PROBLEMS TO SOLVE
(a) In the text on procrastination below, what is named as one of the main precursors to procrastination?
(b) State whether each statement agrees with the text on procrastination below. Give yes or no and quote the deciding words. (i) Procrastination is described as more of an emotional issue than a work problem. (ii) Most people believe procrastination serves their best interests. (iii) Reading an article for research counts as a small enough task.

EXERCISE TEXT
◇ ◇ ◇ ◇
Procrastination is often a top contributor to delayed projects, inconvenienced customers, and poor work quality. It’s also a symptom of burnout and stress, both of which are becoming more prevalent during the pandemic. Understanding the root cause of procrastination and how it works can help us stop it from wreaking havoc on our workdays.
Procrastination is a particularly unique problem, as most people agree that it works against their best interests. When we are actively procrastinating on a project, we are often aware that doing so has a good chance of causing us greater stress closer to the project deadline—and yet we procrastinate anyway. This delay generally happens when we are trying to avoid feelings of discomfort, such as boredom or fear of failure. Hence, procrastination is more of an emotional issue than a cut-and-dry work problem, and tackling it with an eye on our emotions can be a more effective solution.
Make Yourself Less Overwhelmed: Break Up Projects into Small Tasks
One of the main precursors to procrastination is feeling overwhelmed. Whether we’ve been hit with multiple deadlines or one large project that seems too much to handle, we often delay tasks in order to avoid feeling swamped. One solution involves breaking up large projects into small and easily manageable tasks that we can finish relatively quickly. Concentrating on just one small task will help us feel less inundated with work, and we’re more likely to complete each individual task—and the easier the task, the better. Even something as small as reading an article for research will work. Each step will be progress towards a goal, and you will ultimately find yourself less stressed when the deadline approaches.
◇ ◇ ◇ ◇
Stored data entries
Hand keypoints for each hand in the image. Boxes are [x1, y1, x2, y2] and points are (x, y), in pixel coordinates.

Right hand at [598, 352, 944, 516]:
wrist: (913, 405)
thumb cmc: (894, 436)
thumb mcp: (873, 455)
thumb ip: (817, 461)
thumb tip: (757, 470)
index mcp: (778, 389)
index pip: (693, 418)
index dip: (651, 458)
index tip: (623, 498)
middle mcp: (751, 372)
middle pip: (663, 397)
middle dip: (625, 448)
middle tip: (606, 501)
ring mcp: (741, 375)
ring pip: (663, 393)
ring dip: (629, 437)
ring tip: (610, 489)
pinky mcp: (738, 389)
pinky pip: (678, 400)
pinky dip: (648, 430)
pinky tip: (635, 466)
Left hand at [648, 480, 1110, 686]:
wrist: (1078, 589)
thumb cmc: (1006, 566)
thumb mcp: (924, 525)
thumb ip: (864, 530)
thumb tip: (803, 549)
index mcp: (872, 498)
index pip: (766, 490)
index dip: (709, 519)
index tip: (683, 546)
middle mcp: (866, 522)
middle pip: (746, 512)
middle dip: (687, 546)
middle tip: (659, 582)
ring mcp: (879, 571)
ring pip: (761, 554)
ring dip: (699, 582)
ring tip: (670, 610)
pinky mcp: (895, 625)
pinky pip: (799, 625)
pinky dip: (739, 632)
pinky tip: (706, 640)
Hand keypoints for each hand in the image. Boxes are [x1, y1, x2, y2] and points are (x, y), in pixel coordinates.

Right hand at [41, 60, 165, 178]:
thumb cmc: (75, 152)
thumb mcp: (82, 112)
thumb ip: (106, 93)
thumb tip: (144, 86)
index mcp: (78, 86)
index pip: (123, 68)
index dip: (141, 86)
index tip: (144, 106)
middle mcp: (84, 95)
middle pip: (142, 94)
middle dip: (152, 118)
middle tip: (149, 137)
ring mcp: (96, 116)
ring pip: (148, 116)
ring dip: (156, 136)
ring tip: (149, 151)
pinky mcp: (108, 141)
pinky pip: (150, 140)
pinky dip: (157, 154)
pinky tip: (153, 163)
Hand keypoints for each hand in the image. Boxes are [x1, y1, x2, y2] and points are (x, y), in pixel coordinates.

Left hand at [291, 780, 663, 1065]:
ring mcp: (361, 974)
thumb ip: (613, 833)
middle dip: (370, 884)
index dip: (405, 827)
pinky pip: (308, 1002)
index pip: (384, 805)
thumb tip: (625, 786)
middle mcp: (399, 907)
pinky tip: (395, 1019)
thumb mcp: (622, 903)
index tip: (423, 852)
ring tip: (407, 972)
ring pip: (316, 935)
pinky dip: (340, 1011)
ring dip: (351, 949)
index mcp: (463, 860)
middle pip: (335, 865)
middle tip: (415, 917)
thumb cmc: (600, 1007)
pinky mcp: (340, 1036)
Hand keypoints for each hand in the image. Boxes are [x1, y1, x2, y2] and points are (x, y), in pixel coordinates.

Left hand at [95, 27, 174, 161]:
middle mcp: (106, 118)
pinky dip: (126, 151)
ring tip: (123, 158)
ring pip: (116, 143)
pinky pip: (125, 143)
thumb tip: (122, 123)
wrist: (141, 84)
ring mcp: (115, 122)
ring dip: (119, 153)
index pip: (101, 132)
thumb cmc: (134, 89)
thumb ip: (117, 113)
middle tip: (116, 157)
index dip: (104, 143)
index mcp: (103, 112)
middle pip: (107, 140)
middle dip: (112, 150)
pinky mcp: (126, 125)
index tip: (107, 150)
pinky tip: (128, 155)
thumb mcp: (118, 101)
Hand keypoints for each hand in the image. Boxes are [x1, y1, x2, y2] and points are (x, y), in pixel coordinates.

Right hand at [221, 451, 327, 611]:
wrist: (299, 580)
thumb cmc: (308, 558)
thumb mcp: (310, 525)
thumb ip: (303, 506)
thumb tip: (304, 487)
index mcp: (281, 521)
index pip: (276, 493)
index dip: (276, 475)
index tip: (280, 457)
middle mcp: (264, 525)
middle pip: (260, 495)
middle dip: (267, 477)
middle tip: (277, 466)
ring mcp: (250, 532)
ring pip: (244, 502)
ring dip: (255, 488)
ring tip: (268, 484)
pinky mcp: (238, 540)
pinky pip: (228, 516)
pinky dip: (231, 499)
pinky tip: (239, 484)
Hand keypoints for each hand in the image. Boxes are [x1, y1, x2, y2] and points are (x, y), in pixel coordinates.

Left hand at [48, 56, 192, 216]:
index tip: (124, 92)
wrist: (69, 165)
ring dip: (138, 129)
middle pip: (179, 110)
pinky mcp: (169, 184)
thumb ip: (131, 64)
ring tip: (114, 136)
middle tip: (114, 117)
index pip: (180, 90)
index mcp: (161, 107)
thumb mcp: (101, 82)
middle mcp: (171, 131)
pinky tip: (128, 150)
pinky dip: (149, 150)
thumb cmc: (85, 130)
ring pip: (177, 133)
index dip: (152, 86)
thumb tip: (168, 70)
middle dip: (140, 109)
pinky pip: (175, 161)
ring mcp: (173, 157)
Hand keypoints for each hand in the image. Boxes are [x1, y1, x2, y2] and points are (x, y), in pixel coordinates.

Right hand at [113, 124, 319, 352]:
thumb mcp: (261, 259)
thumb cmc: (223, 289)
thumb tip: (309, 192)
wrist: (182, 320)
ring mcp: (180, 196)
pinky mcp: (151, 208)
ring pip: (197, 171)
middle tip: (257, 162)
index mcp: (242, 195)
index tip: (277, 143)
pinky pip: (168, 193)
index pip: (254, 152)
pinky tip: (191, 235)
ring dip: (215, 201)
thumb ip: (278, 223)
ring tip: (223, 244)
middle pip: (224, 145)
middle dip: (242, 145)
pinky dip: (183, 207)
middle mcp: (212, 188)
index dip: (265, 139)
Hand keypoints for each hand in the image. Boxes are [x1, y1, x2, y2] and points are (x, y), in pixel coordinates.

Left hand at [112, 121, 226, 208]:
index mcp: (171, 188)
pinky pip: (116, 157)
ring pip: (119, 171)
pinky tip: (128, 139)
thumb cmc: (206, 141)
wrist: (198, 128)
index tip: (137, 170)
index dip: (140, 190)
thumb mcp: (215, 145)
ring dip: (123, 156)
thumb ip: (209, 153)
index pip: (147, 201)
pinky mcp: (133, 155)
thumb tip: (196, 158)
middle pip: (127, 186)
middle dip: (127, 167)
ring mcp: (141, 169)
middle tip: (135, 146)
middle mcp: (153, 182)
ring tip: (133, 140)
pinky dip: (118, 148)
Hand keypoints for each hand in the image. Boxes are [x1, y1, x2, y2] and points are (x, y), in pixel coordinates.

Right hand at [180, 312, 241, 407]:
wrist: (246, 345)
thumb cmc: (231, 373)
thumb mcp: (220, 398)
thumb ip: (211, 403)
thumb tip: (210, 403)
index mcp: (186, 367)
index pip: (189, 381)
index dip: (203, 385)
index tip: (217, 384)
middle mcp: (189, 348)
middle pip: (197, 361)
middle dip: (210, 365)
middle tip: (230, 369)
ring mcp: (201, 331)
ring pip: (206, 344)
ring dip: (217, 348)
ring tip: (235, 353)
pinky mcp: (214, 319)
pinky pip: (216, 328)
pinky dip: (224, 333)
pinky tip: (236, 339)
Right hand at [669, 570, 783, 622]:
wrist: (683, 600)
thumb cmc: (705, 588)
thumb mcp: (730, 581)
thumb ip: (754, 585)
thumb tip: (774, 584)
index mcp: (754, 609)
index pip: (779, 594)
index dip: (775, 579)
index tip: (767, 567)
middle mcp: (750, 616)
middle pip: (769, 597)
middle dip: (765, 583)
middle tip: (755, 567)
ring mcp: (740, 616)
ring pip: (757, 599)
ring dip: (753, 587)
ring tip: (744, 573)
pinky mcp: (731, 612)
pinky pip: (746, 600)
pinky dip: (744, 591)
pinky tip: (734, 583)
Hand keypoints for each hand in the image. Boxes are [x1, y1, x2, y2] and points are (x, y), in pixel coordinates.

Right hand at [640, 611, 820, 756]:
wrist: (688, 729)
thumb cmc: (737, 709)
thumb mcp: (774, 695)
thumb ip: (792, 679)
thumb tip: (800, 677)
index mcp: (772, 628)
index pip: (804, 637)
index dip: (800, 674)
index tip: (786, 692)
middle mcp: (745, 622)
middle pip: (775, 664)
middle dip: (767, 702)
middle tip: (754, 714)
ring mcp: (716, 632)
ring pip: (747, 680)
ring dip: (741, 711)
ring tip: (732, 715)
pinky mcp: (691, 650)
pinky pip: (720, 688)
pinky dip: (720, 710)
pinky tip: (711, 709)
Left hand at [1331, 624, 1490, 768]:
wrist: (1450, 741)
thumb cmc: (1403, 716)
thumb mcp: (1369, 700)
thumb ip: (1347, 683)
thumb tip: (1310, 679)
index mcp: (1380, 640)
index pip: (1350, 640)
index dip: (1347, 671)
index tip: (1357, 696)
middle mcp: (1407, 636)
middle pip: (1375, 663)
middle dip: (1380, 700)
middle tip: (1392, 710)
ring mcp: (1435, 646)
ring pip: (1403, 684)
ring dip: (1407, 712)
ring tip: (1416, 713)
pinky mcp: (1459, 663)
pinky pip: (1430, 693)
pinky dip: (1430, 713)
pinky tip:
◇ ◇ ◇ ◇
ANSWERS FOR THE TASKS
(a) Feeling overwhelmed.

(b)
(i) Yes: "procrastination is more of an emotional issue than a cut-and-dry work problem"
(ii) No: "most people agree that it works against their best interests"
(iii) Yes: "Even something as small as reading an article for research will work."